The family cannot be traced on the 1911 Census which may have indicated that they were living abroad and Guy’s pre-war occupation is unknown.
Evidently there is an article in the Stroud News of October 1914 which states that Guy was in Belgium at the start of war and was ‘held up by the Germans’ and that he later ‘joined Lord Kitchener’s Army’. This article has not been examined and there is no trace of a Medal Index Card, or Army Service Record (although about 60% of these were totally lost in the London Blitz of 1940), so any military service prior to his joining the Royal Air Force (RAF) cannot be verified.
There is a record of his service with the RAF in a file in the National Archives (AIR 76/561).
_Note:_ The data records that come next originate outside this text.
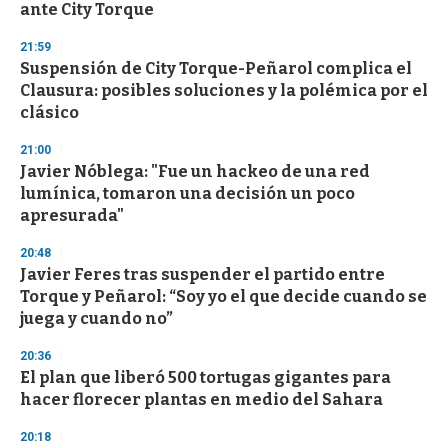
ante City Torque
21:59
Suspensión de City Torque-Peñarol complica el
Clausura: posibles soluciones y la polémica por el
clásico
21:00
Javier Nóblega: "Fue un hackeo de una red
lumínica, tomaron una decisión un poco
apresurada"
20:48
Javier Feres tras suspender el partido entre
Torque y Peñarol: “Soy yo el que decide cuando se
juega y cuando no”
20:36
El plan que liberó 500 tortugas gigantes para
hacer florecer plantas en medio del Sahara
20:18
This indicated he was appointed Second Lieutenant in the RAF on 21 September 1918 and joined 155 Squadron on 9 November 1918.
The squadron was based at Chingford, Essex, prior to a planned deployment to France on 21 November 1918, however, this was cancelled due to the Armistice. It appears that he was posted to France at a later date, based at St Omer awaiting deployment on 14 April 1919.
He joined 58 Squadron at Heliopolis, Egypt on 3 May 1919.
It appears he was repatriated to the RAF Hospital, Eaton Square, London on 14 October 1919 and thereafter to RAF Hospital, Finchley.
On 3 January 1920 he was admitted to Tor-na-Dee Sanatorium at Cults, near Aberdeen and this was reserved for officers and nurses returning from the Great War with tuberculosis. He died there on 6 May 1920, aged 37.
His grave is marked with a standard CWGC headstone and he is also commemorated on the Nailsworth War Memorial and on a panel at the Woodchester Wayside Cross.
His widow never re-married and died in Gloucestershire in 1975.